**Excerpted passage:**
==*==
As Pope Yoey O'Dogherty VII wrote in his second papal bull, "È necessario leggere tutto il libro di Frank Morison e mangiare il vostro spinaci. Essi sono un bene per voi." I've been told that this translates to, "You must read the whole book by Frank Morison and eat your spinach. They are good for you."
~ Stephen T. McCarthy


  1. Very thoughtful review. I've read the Bible several times, but can't say I've actually studied it. I have left that up to others (sadly) and since I've titled myself an agnostic, I kinda lost interest. When people talk "bible" to me, I remind them that the book was "compiled" by a King that wanted people to "believe" a specific way.

    Sorta like reading a history book.

    Thanks for the thought provoking insights.

  2. Howdy, WILD THING.
    Glad you liked the review. Thanks!

    I do, however, need to correct you on something which is actually a very common misconception:

    No king, nor any council of Jews or Christians, ever determined which "books" should be included or excluded in the creation of what we today call "The Holy Bible".

    The King James Version -- (which many people today still think of as the best English version of the Bible (I'm not amongst them though) -- came about when the King commissioned a group of the best linguists and intellectuals to translate the Greek writings into English. But they were merely working with the same "books" that had much earlier been established as the only Divinely inspired writings. In other words, the King James Version is simply an English version of The Bible which had already existed in Greek (and Aramaic). They didn't make any decisions about the writings other than how to translate the words into English.

    As it says in the book 'EVIDENCE FOR FAITH: Deciding The God Question' edited by John Warwick Montgomery:

    "The Jews of Christ's day were unanimous in their agreement as to which books were inspired" (i.e., the Old Testament). (~page 222) And it should be noted that Jesus never contradicted them on this point but rather He quoted from the same writings that the Jews revered.

    "Within a few centuries after the last New Testament book was written there was a unanimous attitude on the part of all portions of the professing Christian church, accepting exactly those books which are in our present New Testament." (~page 226)
==*==
**Assignment:**
Please answer these from the comment thread above:
1. In the opening quotation, whose book must be read in full?
2. What does the first commenter call themselves?
3. Who edited 'EVIDENCE FOR FAITH: Deciding The God Question'?

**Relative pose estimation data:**
==*==
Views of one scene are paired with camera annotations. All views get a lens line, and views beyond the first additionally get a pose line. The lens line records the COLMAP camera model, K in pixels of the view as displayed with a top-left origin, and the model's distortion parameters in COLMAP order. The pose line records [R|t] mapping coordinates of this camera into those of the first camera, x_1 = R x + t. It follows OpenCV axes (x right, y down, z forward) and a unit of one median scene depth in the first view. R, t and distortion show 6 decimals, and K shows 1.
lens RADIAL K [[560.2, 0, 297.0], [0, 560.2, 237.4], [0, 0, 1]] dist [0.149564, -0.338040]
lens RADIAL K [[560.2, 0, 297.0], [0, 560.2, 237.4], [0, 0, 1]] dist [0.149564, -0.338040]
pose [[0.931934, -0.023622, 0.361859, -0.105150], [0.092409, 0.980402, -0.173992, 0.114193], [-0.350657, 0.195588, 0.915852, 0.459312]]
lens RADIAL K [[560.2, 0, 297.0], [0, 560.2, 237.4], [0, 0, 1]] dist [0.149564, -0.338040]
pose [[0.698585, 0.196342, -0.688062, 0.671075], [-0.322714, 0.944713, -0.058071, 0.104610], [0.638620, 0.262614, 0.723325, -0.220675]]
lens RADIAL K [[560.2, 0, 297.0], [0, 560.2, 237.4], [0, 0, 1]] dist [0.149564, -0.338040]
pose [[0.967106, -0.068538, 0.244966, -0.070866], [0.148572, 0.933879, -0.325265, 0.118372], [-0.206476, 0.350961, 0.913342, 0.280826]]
==*==
**Expected output:**
1. Frank Morison
2. An agnostic
3. John Warwick Montgomery